> _ARBEITSAUFTRÄGE_
• 1. Welchen Beruf übt Cai laut dem Text über das Dong Xuan Center in Vietnam aus?
• 2. Führen Sie den Text über das Dong Xuan Center im Anschluss an seinen letzten Satz weiter.

> _AUSGEWÄHLTER TEXTAUSZUG_
--- --- ---

Bild: Kommt zwar aus Japan, wird im Dong Xuan Center aber trotzdem massenweise …
Leipzig taz | Die exotischste Ecke Leipzigs befindet sich inmitten einer
Industrieödnis. Nur fünfzehn Minuten vom Hauptbahnhof entfernt, zwischen
Gleisen und Bundesstraße, erhebt sich ein Komplex aus grauem Wellblech. In
großen roten Lettern steht darauf geschrieben: Dong Xuan Center. Hier, im
Nordosten der Stadt, befindet sich der größte Asiamarkt in
Mitteldeutschland. Vom weitgehend leeren Parkplatz aus lässt sich das noch
nicht vermuten. Man muss schon nähertreten.
Die offenstehenden Türen graben sich wie Mauselöcher in den grauen Block
hinein. Sie geben den Blick frei auf lange Gänge, die das Center waagerecht
und senkrecht durchkreuzen. Hier reiht sich Geschäftsparzelle an
Geschäftsparzelle, nur getrennt durch zentimeterdünne Wände. Die Besitzer
dieser Läden arbeiten still vor sich hin. Sie packen Kiste um Kiste aus,
schälen T-Shirt um T-Shirt aus den Plastikhüllen, in die sie einzeln
eingeschweißt sind.
Sie entpacken eine ganz eigene Welt – aus Plastikblumen, grellen
Handyhüllen, Bergen von Spitzengardinen, Strandtüchern mit
Hundewelpenaufdruck und Wühlkisten voller CDs vietnamesischer Popstars, die
in Deutschland sonst niemand kennt. Die meisten Menschen im Dong Xuan
Center aber dürften sie kennen, denn hier arbeiten vor allem Vietnamesen.
Es ist kurz vor zwölf Uhr mittags. Unter dem Wellblechdach heizt sich die
Luft auf wie in einem Gewächshaus. Manche der Verkäufer sitzen gelangweilt
vor ihren Parzellen oder unterhalten sich mit dem Besitzer des Ladens
nebenan. Doch im vorderen Teil des Centers hat eine junge Vietnamesin mit
Namen Cai* offenbar viel zu tun. Hinter der Ladentheke brütet sie mit einem
Taschenrechner über einem Zettel voller Zahlen.
Sie blickt auf, die Haare zu einem hohen Pferdeschwanz gebunden, die
Augenbrauen dick nachgezeichnet. Ohrringe in Form von Wassermelonenspalten
baumeln links und rechts an ihrem Kopf. Wie die meisten hier kann sie kaum
Deutsch, Englisch sei besser. Cai wohnt eigentlich in Vietnam, wo sie als
Krankenschwester arbeitet. Nur drei Wochen ist sie in Leipzig zu Besuch, um
Tante und Onkel im Laden zu helfen. Die wollen nächste Woche das erste Mal
seit fünf Jahren Urlaub machen. Cai soll sie dann vertreten.

--- --- ---

> _EINGABEDATEN_
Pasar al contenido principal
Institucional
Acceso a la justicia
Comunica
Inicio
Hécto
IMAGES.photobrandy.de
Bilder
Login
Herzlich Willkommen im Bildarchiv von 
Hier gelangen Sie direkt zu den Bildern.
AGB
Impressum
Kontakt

--- --- ---

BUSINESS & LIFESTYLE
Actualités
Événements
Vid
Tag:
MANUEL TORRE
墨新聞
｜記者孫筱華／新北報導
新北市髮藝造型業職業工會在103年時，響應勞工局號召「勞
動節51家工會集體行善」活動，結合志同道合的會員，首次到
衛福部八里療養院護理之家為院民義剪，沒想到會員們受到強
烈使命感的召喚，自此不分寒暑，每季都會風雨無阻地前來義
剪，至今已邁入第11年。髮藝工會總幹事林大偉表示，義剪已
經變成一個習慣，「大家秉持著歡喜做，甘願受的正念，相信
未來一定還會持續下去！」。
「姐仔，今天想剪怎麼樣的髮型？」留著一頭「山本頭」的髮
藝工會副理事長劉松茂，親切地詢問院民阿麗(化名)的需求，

--- --- ---

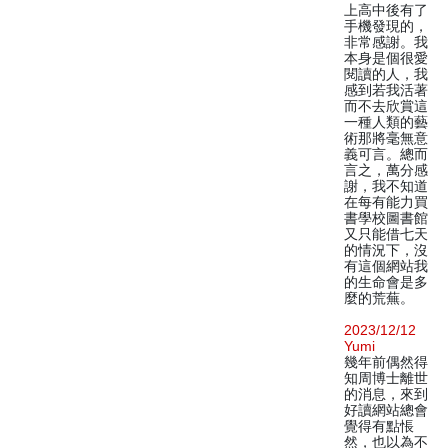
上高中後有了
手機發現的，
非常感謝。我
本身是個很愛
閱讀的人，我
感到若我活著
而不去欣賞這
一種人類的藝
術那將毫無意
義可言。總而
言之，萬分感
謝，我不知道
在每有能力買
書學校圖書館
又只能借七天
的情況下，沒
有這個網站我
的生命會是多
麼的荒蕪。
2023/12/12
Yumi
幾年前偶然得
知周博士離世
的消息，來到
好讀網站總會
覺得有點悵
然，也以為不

--- --- ---

> _ANTWORTEN JE AUFGABE_
• 1. Sie arbeitet als Krankenschwester.

• 2.
Hinter den Regalen, auf denen sich T-Shirts in grellem Blau, Rot und Grün
bis unter die Decke stapeln, steckt ihre Tante den Kopf hervor. Huynh Hoa*,
52, trägt einen knappen Jumpsuit mit blauem Muster und dazu Flipflops. Sie
ist klein und stämmig, ihr Haar trägt sie kurz. „Was wollen Sie“, sagt sie
skeptisch, ihre Stirn kräuselt sich. Es ist mehr eine Aussage als eine
Frage. Dann erzählt sie doch, mit starkem vietnamesischem Akzent: „Mein
Mann und ich führen dieses Geschäft seit fast zehn Jahren.“
## Eine Generation von DDR-Vertragsarbeitern
Sie lässt sich schwerfällig auf einen niedrigen Hocker neben ihrer Nichte
fallen. „Seitdem bin ich so gut wie jeden Tag hier. Von morgens bis
abends“, sagt sie. Montag bis Samstag, zehn Uhr morgens bis zehn Uhr
abends, das sind auch die Öffnungszeiten des Dong Xuan Centers. „Ich gehe
hier zum Friseur, esse hier, kaufe ein.“ Sogar ein Reisebüro gibt es auf
dem Gelände.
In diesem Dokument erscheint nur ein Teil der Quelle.